05/09/2017 05:13 BST | Updated 05/09/2017 05:13 BST

A Journey Through The Looking Glass

It's conference season again in the university calendar, so this week I am off to take part in a symposium about the 'datafication' of English education. This is something that concerns me not only as a teacher and researcher, but also as a grandparent.

As my colleagues argue in their blog, the current cultural drift in the English state education system has resulted in the construction of children, my grandsons included, as 'abilities machines' whose most important feature has become their assessment score input to the statistical calculations that will be used to evaluate the school, rather than young human beings requiring nurture as they move through their developmental journey. From this starting point, we enter a 'through looking glass' situation in which the school no longer exists to serve the pupil; the pupil exists to serve the school. The alarming effects emanating from this highly dysfunctional culture can be illustrated by some seemingly unconnected events which have recently hit the headlines, causing concern to parents and grandparents nationwide.

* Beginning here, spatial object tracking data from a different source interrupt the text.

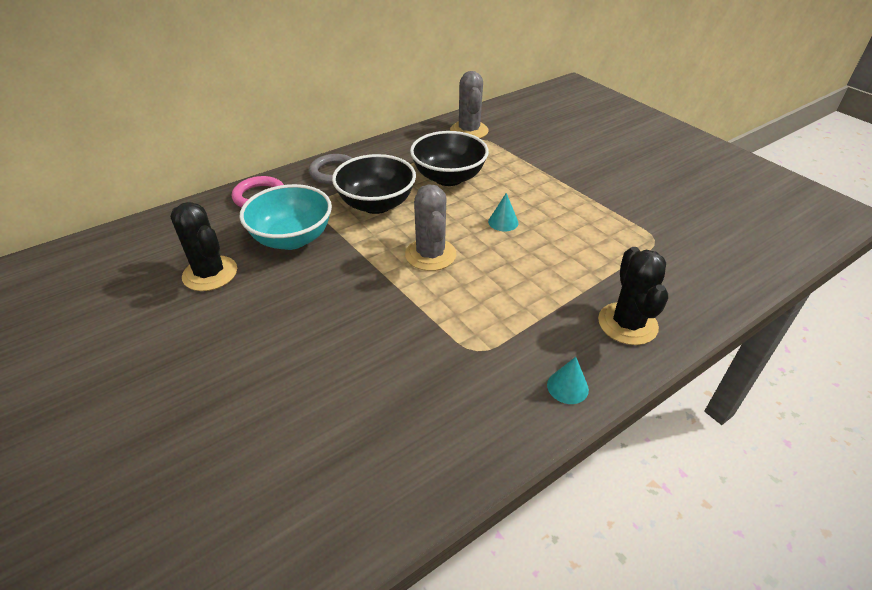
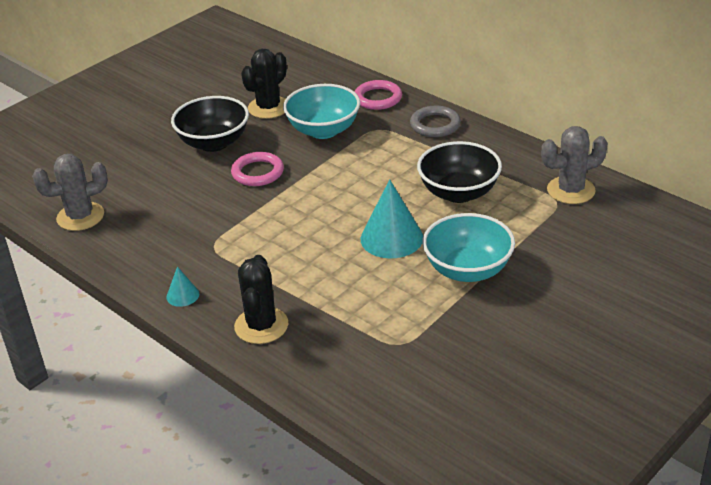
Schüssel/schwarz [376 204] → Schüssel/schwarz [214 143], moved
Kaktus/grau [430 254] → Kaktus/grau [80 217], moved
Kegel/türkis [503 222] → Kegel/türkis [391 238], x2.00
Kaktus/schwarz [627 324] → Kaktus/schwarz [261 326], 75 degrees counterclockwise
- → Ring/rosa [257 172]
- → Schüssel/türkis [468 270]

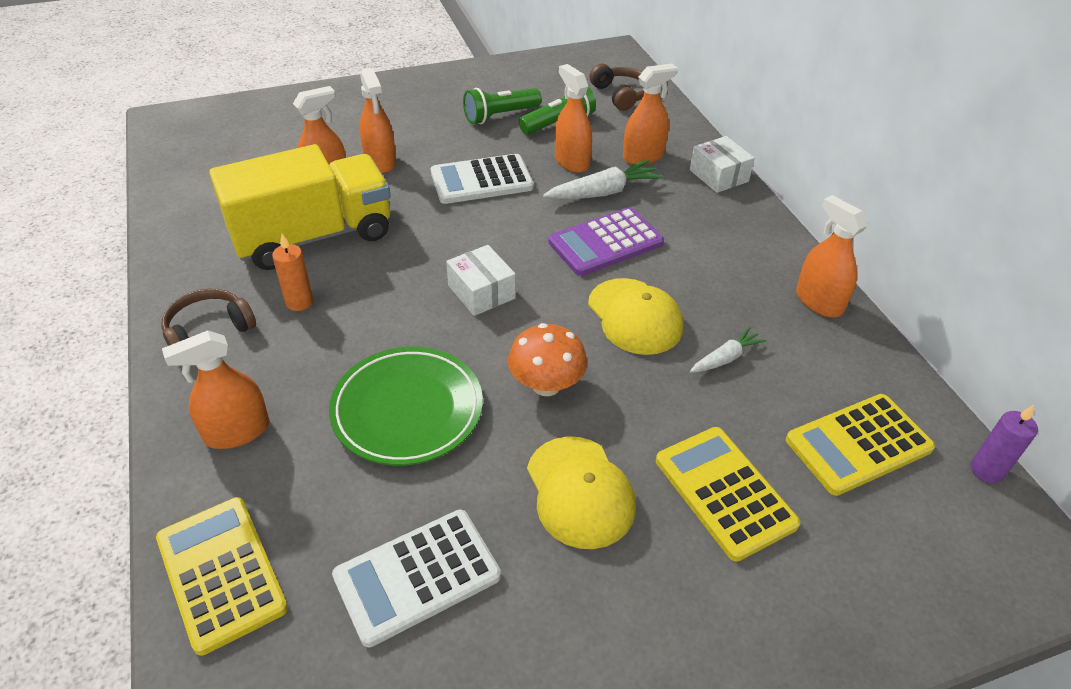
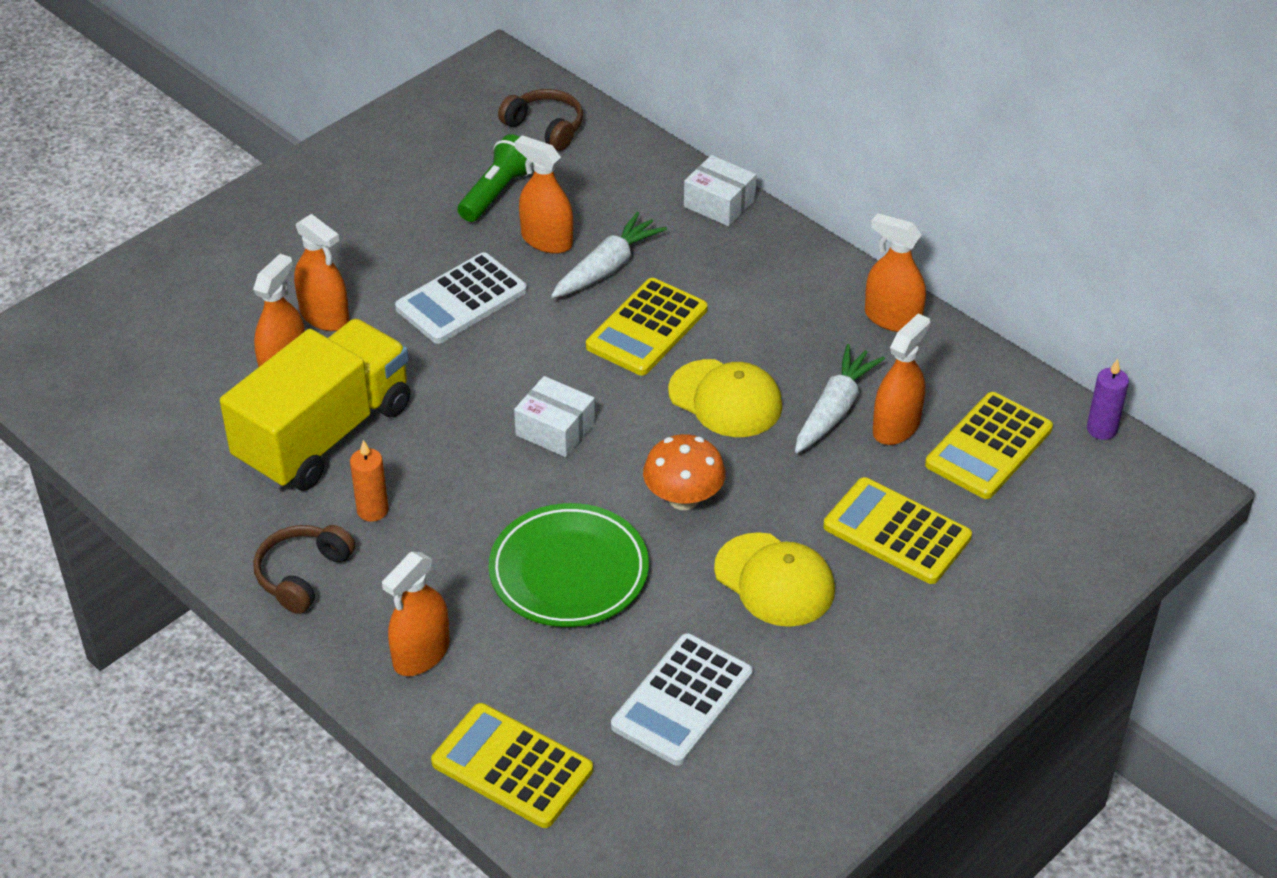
Taschenlampe/grün [500 116] → -
Taschenrechner/lila [605 243] → Taschenrechner/gelb [647 328]
Sprühflasche/orange [643 156] → Sprühflasche/orange [896 427], moved
Karotte/weiß [726 358] → Karotte/weiß [834 409], x1.65

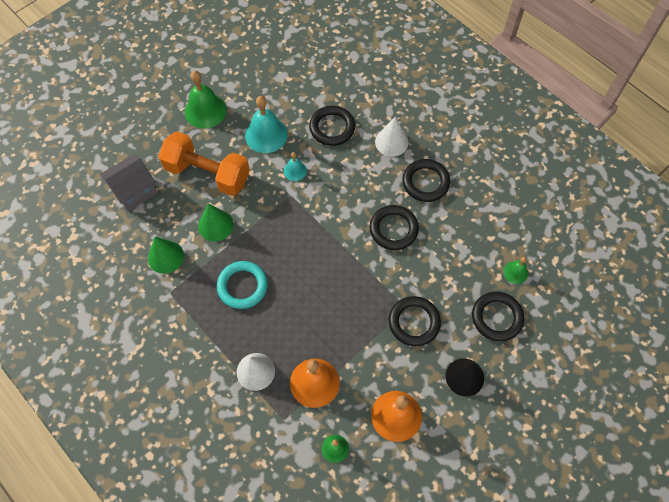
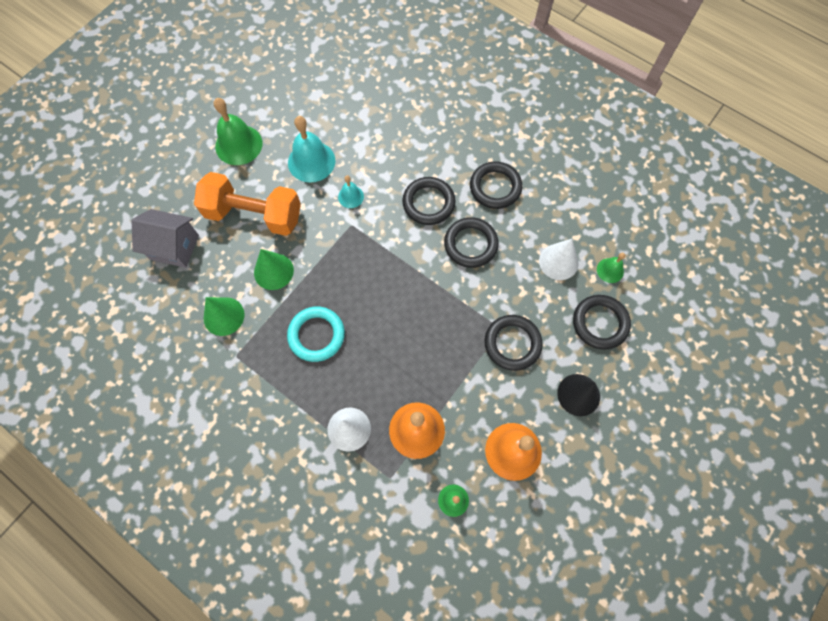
Haus/grau [134 191] → Haus/grau [174 247], 60 degrees clockwise
Ring/schwarz [332 128] → Ring/schwarz [428 203], moved
Kegel/weiß [391 142] → Kegel/weiß [558 261], moved

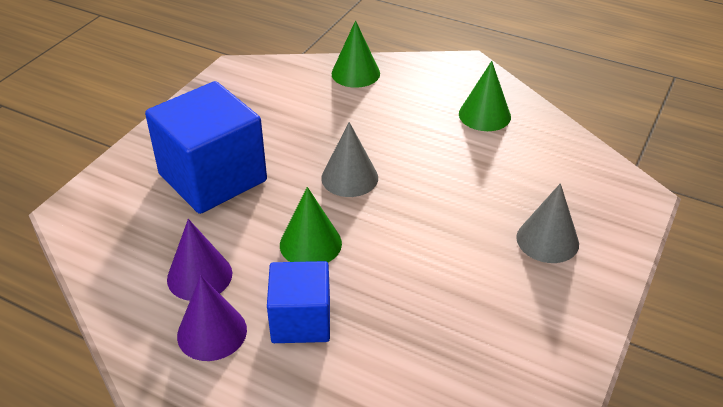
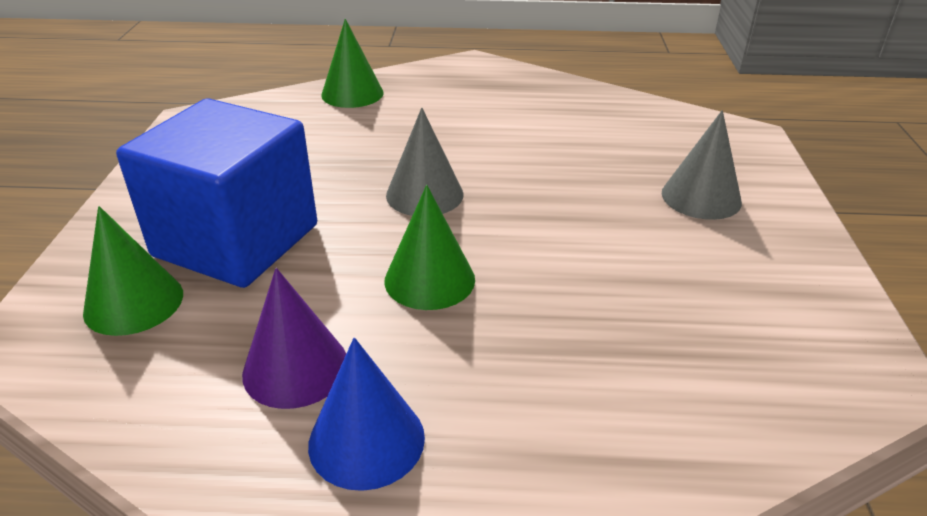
Kegel/lila [212 332] → Kegel/blau [366 440]
Kubus/blau [301 320] → -
Kegel/grün [484 115] → Kegel/grün [134 302], moved

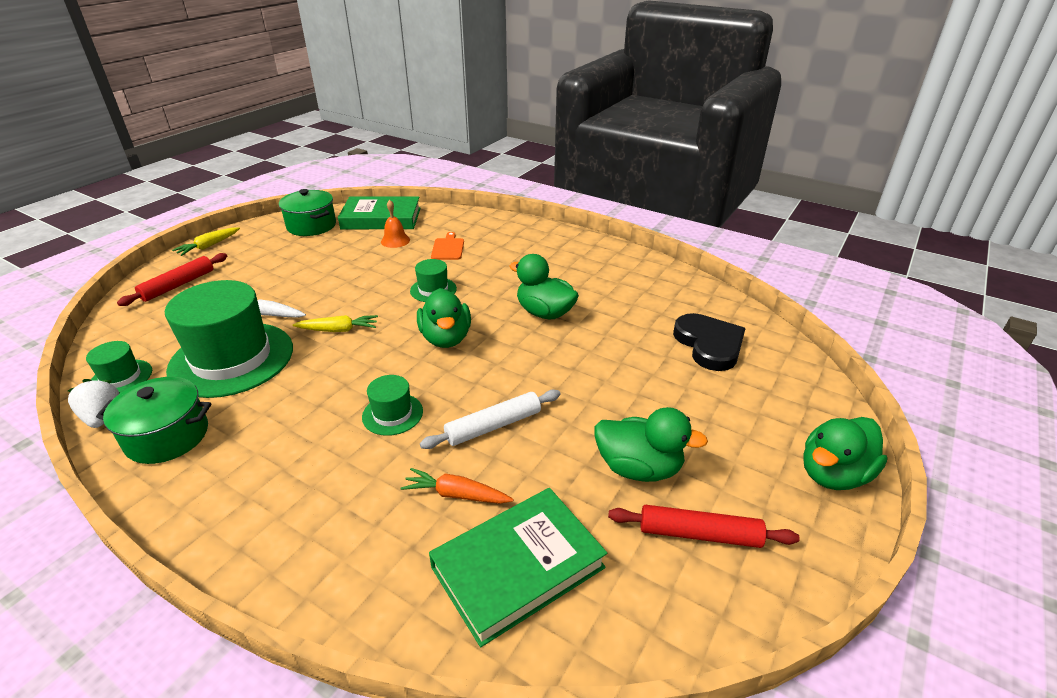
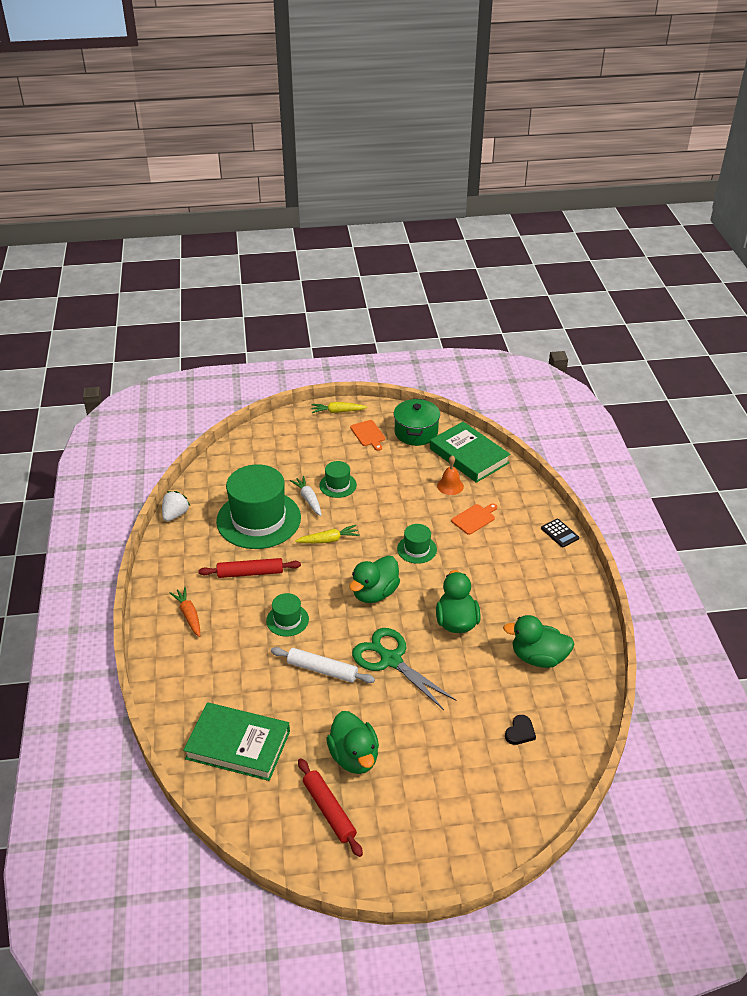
Hut/grün [121 378] → Hut/grün [338 485], moved
Kochtopf/grün [167 436] → -
Nudelholz/rot [178 285] → Nudelholz/rot [250 573], moved
Karotte/gelb [339 330] → Karotte/gelb [328 540], 60 degrees counterclockwise
Karotte/orange [456 494] → Karotte/orange [188 615], moved
Herz/schwarz [709 344] → Herz/schwarz [520 732], x0.49
Ente/grün [833 474] → Ente/grün [538 657], moved
- → Schneidebrett/orange [368 434]
- → Schere/grün [391 660]
- → Taschenrechner/schwarz [559 533]

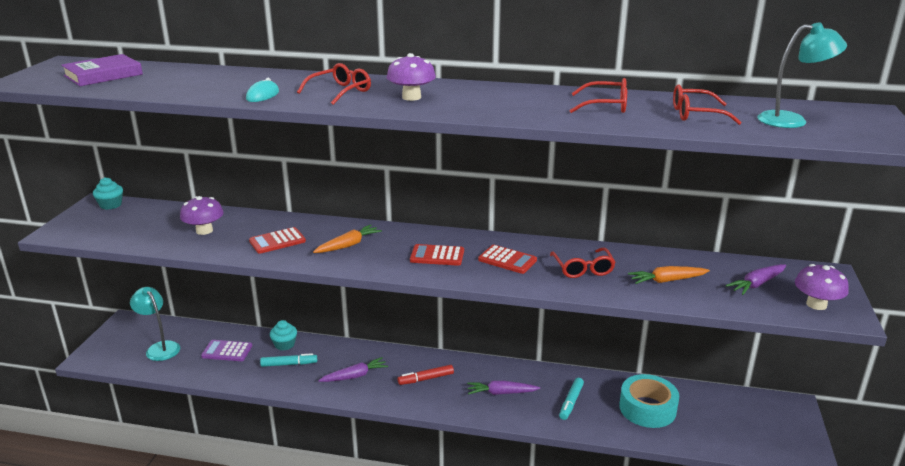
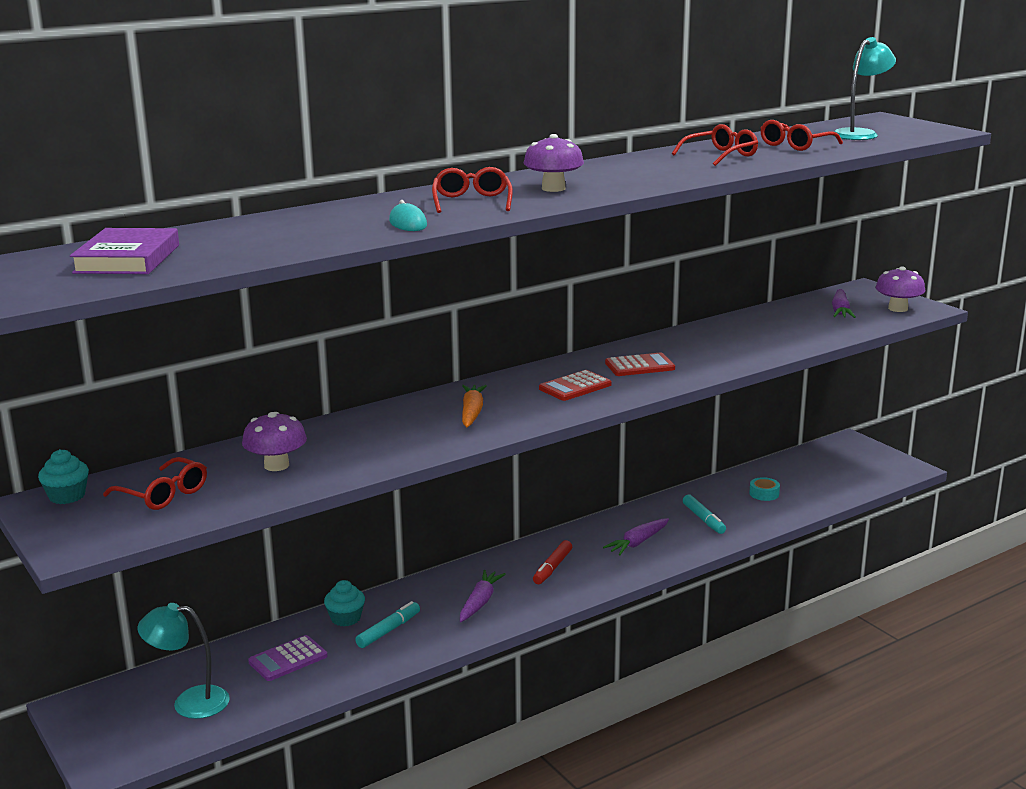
Taschenrechner/rot [277 241] → -
Brille/rot [583 269] → Brille/rot [163 494], moved
Klebeband/türkis [647 408] → Klebeband/türkis [764 494], x0.46
Karotte/orange [666 281] → -

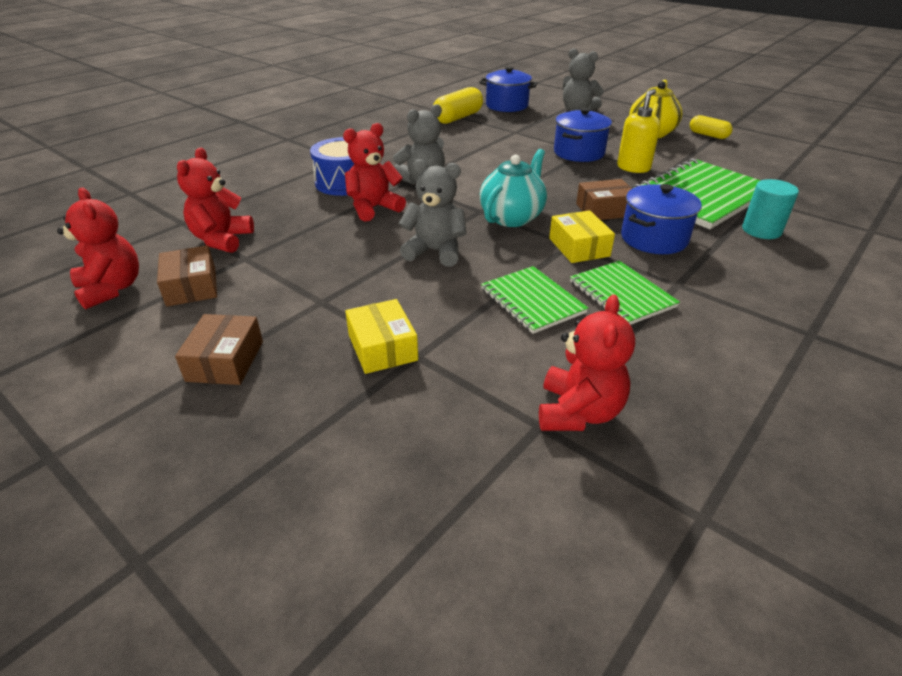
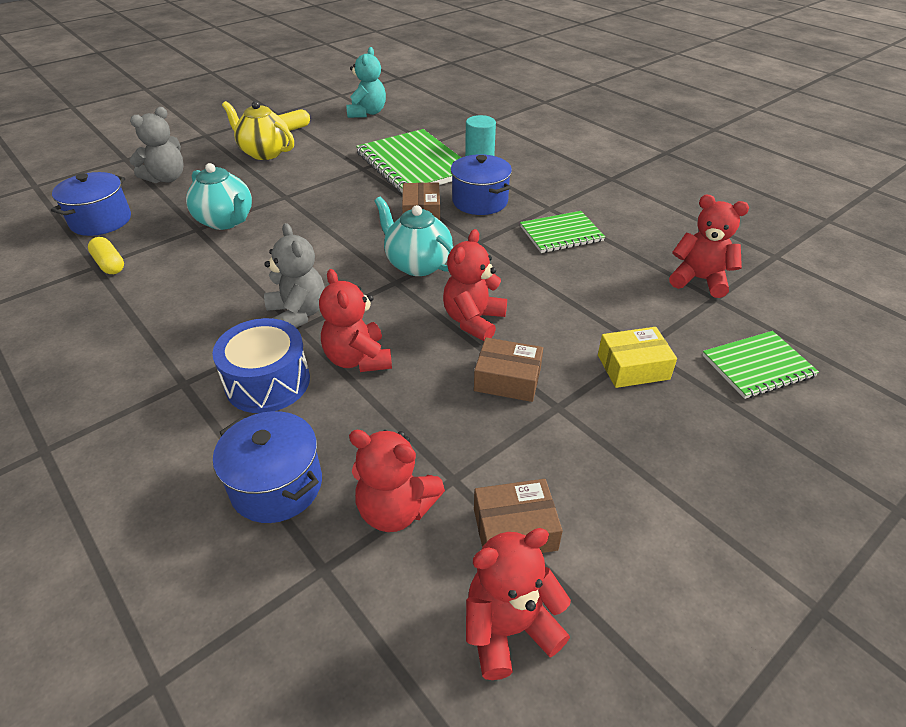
Schachtel/braun [225 361] → Schachtel/braun [507 379], moved
Teddybär/grau [435 251] → Teddybär/rot [473 321]
Kapsel/gelb [458 118] → Kapsel/gelb [109 264], x0.62
Notizbuch/grün [532 301] → Notizbuch/grün [758 366], moved
Schachtel/gelb [579 247] → -
Kochtopf/blau [579 153] → Kochtopf/blau [276 485], moved
Seifenspender/gelb [633 168] → -
- → Teekanne/türkis [226 221]
- → Teddybär/türkis [367 113]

Firstly, reports of the emergence of 'seclusion rooms' in primary schools, used to confine children as young as five have been gradually seeping into the media. Examples include a school in Bedfordshire in which a whistleblower reported 'the most vulnerable children... carried kicking and screaming' to be locked into 'a cupboard' and a school in Suffolk where very young children were locked unaccompanied into a 2 x 1.5 metre room in which they could not be visually observed. Then, at the other end of the statutory education system, a series of articles in the national press have disclosed that 'a number of schools' have a policy of requiring 17 year olds to leave without sitting their A levels if their AS or 'mock' grades fall below an A/B, which it turns out, is potentially unlawful. Meanwhile, children of all ages with special needs conditions that give rise to behaviour problems have been stealthily excluded and enrolled in 'alternative' and potentially illegal settings.

Laura McInerney, tapping into the 'looking glass world' analogy, suggests that the situation is sufficiently bizarre to provide a basis for dark comedy: 'A stressed headteacher, seeking to improve the school's pass rate, rounds up the worst pupils, slings them in a wheelie bin and trundles them towards a dustbin van'. Whilst this might be amusing as fiction, the fact that in reality those who educate our children and grandchildren think that it is acceptable to lock them up alone in a cupboard during the early childhood years, or contrive to permanently exclude them from school altogether because they have inconvenient additional needs, or have achieved disappointing grades should trigger a national pause for contemplation. What type of nation have we become?

The short answer is of course one in which a dominant "neoliberal" philosophy defines human beings as only of value to the extent that they are able to generate 'capital'. Those who suffer most under such a regime are the most vulnerable in society, those who are too old or too young to independently earn and consume, or who need additional support. Is it therefore really surprising that in such an environment, schools and other care and education settings have been reconstructed to resemble private businesses that subsequently seek to exclude those 'clients' who might reduce the institution's rating in the national league tables? Or that such care and education institutions have become 'cash cows' in which 'executive managers' receive inflated salaries and engage in what the BBC terms 'dubious business relationships'?

We have created a hall of distorted mirrors in which data and profit has become more important than people, hence like Lewis Carroll's Alice, the resulting illusions consequently entice us to move in poorly judged directions. Many of the adults who bear the responsibility for contriving to exclude children in various ways once they have been constructed as problematic data points must surely be parents, grandparents, aunts and uncles themselves. At the dawn of the modern education era, nursery pioneer Margaret McMillan ran her award winning clinic, school and nursery school from the foundation of her motto 'treat each child as though he were your own'. If we could hit the 'reset' button on current state education and care practices with this mantra at its core, perhaps we could start to move in more humane directions.